La proposition de loi déposée par la sénatrice Annick Billon marque un virage décisif dans la lutte contre les violences sexuelles faites aux mineurs : rendre imprescriptibles les viols et agressions incestueuses. Dans un pays où 160 000 enfants subissent chaque année de telles violences, et où moins de 1 % des plaintes aboutissent à une condamnation, il ne s’agit plus d’un simple ajustement juridique, mais bien d’un sursaut moral attendu depuis longtemps. La France rejoindrait ainsi d’autres démocraties européennes qui ont déjà reconnu que le temps ne doit jamais protéger les bourreaux.
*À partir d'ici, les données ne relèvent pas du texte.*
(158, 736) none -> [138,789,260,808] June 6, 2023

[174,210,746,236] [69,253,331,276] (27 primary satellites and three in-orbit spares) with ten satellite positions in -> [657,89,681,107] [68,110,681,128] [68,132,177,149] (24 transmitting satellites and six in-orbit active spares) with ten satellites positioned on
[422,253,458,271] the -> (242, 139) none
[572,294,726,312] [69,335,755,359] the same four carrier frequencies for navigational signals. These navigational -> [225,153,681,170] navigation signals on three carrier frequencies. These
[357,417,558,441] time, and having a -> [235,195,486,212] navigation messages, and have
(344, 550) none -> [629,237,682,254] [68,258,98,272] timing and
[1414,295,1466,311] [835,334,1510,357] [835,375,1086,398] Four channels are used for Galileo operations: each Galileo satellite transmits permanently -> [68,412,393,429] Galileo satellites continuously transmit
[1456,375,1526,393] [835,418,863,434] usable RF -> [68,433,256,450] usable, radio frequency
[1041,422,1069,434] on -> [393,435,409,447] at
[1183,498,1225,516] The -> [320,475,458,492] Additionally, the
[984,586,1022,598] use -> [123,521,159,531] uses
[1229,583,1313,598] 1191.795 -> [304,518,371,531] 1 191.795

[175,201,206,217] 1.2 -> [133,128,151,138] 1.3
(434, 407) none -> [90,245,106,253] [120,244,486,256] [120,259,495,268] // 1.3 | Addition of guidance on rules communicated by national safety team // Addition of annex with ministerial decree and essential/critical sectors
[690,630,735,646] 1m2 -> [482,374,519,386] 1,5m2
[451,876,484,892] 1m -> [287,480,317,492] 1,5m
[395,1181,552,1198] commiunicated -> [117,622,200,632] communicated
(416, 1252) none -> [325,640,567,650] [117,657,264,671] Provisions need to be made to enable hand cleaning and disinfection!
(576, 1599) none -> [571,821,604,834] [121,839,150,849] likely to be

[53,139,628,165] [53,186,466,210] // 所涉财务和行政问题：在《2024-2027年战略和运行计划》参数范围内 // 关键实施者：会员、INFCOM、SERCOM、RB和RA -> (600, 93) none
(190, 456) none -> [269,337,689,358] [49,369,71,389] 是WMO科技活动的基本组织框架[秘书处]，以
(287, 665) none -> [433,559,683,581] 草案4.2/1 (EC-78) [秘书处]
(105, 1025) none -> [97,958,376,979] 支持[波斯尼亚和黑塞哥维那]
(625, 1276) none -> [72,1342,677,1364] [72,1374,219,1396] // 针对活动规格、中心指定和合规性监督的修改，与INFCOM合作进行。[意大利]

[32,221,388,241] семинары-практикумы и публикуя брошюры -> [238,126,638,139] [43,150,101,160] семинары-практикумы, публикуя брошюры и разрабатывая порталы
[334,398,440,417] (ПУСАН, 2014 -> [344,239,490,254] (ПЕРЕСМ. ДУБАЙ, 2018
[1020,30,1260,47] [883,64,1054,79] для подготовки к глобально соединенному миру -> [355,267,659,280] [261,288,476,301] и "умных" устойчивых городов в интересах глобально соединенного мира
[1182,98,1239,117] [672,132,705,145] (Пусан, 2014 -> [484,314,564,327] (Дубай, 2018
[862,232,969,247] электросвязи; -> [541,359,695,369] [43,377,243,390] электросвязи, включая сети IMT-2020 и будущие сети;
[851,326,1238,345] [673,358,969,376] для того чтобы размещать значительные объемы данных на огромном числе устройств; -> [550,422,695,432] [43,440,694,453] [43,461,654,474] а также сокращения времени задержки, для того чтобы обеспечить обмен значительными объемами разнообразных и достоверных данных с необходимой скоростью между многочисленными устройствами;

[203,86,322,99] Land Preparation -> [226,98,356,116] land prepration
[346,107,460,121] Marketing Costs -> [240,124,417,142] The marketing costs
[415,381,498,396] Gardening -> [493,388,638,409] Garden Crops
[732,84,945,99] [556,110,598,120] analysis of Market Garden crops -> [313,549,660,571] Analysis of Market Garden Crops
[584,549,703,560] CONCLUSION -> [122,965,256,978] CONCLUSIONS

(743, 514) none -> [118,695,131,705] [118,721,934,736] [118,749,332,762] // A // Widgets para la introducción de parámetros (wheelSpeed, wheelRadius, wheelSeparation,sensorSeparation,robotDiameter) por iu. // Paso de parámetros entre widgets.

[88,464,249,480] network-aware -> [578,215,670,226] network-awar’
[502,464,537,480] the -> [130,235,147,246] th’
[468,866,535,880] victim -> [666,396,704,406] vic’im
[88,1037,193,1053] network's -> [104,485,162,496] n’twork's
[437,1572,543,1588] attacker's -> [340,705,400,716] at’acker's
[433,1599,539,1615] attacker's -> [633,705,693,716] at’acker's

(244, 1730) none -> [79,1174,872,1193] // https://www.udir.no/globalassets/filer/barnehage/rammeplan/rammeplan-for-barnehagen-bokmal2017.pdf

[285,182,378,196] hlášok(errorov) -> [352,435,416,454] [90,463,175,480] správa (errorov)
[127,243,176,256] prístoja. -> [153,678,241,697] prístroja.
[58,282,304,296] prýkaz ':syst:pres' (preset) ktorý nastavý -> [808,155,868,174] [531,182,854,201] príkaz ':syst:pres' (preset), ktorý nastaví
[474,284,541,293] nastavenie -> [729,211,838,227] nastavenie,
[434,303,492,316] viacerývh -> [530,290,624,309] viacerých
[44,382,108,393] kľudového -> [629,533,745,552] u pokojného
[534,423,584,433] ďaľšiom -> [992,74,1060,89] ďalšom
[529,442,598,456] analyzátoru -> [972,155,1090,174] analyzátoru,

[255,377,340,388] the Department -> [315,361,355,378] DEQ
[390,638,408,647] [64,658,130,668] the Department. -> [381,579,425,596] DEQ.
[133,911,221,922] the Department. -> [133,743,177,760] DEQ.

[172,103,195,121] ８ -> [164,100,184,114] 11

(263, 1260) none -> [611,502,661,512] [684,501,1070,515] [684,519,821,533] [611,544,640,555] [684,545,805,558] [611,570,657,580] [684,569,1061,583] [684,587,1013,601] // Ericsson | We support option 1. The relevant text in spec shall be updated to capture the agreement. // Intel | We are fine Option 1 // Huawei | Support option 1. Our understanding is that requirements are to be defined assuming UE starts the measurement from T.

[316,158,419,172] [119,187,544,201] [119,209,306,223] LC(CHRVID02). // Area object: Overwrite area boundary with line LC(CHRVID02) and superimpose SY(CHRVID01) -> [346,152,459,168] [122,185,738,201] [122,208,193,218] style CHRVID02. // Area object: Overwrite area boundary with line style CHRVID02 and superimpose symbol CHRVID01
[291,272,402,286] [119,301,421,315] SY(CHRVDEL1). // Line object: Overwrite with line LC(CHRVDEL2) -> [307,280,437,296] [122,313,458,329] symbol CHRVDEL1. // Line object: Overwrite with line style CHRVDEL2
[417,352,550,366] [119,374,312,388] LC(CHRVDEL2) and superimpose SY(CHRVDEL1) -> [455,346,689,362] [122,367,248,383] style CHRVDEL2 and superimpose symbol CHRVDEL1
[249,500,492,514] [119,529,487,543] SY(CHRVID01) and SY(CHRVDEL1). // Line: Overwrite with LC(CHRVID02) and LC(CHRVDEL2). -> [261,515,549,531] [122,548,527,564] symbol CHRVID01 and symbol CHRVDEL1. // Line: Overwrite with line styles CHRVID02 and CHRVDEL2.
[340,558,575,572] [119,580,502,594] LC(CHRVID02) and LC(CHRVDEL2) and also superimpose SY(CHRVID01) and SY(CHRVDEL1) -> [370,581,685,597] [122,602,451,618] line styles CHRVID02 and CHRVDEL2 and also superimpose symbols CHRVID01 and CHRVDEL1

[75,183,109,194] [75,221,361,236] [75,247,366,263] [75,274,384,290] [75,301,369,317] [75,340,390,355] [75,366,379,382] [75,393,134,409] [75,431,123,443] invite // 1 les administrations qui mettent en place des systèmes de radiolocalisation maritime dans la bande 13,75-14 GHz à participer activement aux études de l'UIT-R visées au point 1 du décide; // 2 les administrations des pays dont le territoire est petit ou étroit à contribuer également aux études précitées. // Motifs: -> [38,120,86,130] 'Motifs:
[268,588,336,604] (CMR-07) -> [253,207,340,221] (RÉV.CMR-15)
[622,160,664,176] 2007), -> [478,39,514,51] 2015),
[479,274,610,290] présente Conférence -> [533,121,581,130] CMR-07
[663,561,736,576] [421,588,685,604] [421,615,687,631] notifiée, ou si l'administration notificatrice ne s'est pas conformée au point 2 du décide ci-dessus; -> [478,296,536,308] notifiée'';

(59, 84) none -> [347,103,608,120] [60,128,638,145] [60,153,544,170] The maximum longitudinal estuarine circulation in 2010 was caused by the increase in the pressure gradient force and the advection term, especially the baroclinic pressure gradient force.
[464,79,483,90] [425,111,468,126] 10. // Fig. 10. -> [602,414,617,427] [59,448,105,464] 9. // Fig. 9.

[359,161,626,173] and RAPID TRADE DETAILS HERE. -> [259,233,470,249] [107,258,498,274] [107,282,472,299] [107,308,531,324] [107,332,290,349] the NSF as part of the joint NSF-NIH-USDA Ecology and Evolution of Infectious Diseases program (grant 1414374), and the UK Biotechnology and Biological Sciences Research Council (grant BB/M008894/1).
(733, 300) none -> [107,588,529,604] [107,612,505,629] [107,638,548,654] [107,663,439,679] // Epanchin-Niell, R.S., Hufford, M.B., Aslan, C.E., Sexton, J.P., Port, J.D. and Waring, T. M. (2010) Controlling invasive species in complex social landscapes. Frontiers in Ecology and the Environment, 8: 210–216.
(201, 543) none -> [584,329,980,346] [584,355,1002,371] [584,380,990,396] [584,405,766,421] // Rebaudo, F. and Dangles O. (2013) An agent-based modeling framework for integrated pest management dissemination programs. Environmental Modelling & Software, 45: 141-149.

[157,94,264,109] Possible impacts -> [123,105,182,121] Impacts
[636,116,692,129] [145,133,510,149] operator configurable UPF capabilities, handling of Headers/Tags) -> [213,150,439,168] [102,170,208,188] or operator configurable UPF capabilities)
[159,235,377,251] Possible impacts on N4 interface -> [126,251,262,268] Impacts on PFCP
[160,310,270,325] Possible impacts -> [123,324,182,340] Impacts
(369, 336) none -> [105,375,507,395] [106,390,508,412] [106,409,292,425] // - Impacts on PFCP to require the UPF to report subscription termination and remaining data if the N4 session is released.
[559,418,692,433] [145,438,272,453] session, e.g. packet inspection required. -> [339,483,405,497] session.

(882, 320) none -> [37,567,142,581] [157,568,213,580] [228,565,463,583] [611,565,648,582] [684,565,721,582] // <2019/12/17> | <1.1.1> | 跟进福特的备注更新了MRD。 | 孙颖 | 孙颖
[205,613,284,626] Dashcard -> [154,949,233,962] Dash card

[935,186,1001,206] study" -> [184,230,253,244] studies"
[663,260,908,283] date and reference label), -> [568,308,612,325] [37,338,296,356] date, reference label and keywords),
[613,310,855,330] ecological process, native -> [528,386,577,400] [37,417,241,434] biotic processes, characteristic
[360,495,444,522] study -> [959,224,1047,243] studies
Cette réforme répond à une réalité trop longtemps ignorée : dans un cas sur deux, les victimes vivent une amnésie traumatique, ne retrouvant leurs souvenirs qu’à l’âge adulte. Leur opposer la prescription, c’est faire primer le confort des criminels sur la dignité des enfants. Le texte prévoit également un progrès majeur : la création d’un crime spécifique d’inceste dans le Code pénal, enfin traité comme une infraction autonome, à la hauteur de son caractère destructeur pour la famille comme pour la société. L’intégration des cousins germains dans cette définition va dans le même sens : fermer une brèche qui profitait à 20 % des agresseurs.
Les opposants invoquent l’affaiblissement des preuves avec le temps. Mais la justice française sait déjà juger des crimes anciens – l’imprescriptibilité des crimes contre l’humanité en témoigne. La question n’est donc pas juridique, mais éthique : accepte-t-on que la parole des victimes soit étouffée au nom d’un calendrier ? En Outre-mer comme dans l’Hexagone, les territoires français sont confrontés à une réalité identique : ces violences détruisent des générations entières et rongent le lien social. Il appartient à la République de protéger les enfants, tous les enfants, sur tout son territoire.
Avec cette proposition de loi, la France a l’occasion de poser un principe clair, fort, républicain : on ne prescrit pas l’inacceptable. Et la société toute entière gagnera à ce que la justice cesse de tourner le dos à ceux qui ont été trahis dans le lieu qui aurait dû être le plus sûr : leur propre famille.